STUDY TEXT:

=== Section Start ===

17. The circuit of claim 14, wherein the protection circuit comprises a resistor coupled between the bulk of the first NMOS transistor and the reference voltage.

18. The circuit of claim 14, wherein the first NMOS transistor can be silicide or non-silicide.

19. The circuit of claim 14, wherein the capacitor is realized using a lumped capacitor.

20. The circuit of claim 14, wherein the capacitor is realized using capacitive behavior of any device.

21. The circuit of claim 14, further comprising a first PMOS transistor having a gate coupled to the logic circuit, a source coupled to a supply voltage, and a drain coupled to the PAD.

22. A method of protecting a first NMOS transistor, comprising:

in a presence of an electrostatic discharge (ESD) event at a PAD coupled to a drain of the first NMOS transistor, using a potential at the PAD resulting from the ESD event to bias a bulk of the first NMOS transistor; and

in an absence of the ESD event at the PAD, coupling the bulk of the first NMOS transistor to a source of the first NMOS transistor.

23. The method of claim 22, wherein the potential at the PAD is used to bias the bulk of the first NMOS transistor using a resistor and a capacitor.

24. The method of claim 22, wherein the potential at the PAD is used to bias the bulk of the first NMOS transistor by using the potential at the PAD to charge a capacitor and applying the charge from the capacitor to the bulk of the first NMOS transistor through a resistor.

=== Section End ===

LIST OF TASKS:
1 > Decide whether each statement agrees with the patent claims, answering yes or no and quoting the words of the claims that settle it: (a) In claim 19, the capacitor is realized using a lumped capacitor. (b) In claim 21, the first PMOS transistor has its source coupled to the PAD. (c) In claim 22, when no ESD event is present, the bulk of the first NMOS transistor is coupled to its drain.
2 > In the dataset entries, convert the lines from the line with "dụng, thực phẩm**" to the line with "Mình tạm chia" into a numbered list, with both of those lines included and blank lines omitted.
The patent claims and the dataset entries come from unrelated sources.

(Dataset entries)
=== Section Start ===

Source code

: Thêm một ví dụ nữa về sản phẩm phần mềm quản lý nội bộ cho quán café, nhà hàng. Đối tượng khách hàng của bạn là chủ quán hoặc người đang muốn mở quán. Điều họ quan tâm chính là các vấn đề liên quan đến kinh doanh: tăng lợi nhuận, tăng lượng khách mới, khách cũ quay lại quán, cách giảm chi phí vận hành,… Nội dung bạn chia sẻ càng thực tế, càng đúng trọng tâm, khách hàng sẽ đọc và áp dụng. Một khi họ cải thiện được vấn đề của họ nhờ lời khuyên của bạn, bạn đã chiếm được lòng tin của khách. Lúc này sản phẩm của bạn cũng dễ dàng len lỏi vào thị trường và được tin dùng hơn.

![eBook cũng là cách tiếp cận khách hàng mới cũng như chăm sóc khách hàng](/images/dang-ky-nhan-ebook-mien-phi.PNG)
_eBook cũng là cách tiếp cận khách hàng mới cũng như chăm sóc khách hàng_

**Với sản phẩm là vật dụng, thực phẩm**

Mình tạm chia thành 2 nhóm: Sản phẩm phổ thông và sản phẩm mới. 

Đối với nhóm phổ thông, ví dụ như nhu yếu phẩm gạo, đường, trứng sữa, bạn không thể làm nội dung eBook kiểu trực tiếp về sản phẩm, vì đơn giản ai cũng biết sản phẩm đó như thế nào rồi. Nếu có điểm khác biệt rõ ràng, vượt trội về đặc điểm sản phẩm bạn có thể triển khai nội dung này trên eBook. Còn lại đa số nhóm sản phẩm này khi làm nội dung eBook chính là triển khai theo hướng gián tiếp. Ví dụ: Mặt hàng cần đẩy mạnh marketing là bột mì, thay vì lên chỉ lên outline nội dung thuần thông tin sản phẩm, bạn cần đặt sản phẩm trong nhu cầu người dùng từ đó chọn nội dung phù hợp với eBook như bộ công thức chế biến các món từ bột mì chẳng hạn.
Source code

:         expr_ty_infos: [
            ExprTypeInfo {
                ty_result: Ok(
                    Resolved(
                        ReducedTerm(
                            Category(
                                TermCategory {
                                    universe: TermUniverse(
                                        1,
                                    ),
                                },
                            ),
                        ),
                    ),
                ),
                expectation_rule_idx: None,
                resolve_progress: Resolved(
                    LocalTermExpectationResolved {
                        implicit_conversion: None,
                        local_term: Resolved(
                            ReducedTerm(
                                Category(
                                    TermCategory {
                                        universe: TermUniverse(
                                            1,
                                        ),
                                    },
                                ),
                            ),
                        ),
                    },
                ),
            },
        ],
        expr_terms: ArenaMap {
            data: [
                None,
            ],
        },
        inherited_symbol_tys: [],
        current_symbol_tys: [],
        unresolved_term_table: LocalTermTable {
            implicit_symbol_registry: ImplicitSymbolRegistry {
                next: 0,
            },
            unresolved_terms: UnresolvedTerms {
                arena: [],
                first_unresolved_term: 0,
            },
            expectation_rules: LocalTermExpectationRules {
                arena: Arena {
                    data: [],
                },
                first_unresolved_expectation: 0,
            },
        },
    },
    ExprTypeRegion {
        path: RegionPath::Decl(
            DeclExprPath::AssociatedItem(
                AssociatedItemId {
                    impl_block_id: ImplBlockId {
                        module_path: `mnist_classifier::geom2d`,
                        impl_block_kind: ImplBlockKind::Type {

=== Section End ===

SOLUTIONS BY TASK:
1 >
(a) Yes: "wherein the capacitor is realized using a lumped capacitor."
(b) No: "a source coupled to a supply voltage, and a drain coupled to the PAD."
(c) No: "coupling the bulk of the first NMOS transistor to a source of the first NMOS transistor."

2 >
1. **Với sản phẩm là vật dụng, thực phẩm**
2. Mình tạm chia thành 2 nhóm: Sản phẩm phổ thông và sản phẩm mới. 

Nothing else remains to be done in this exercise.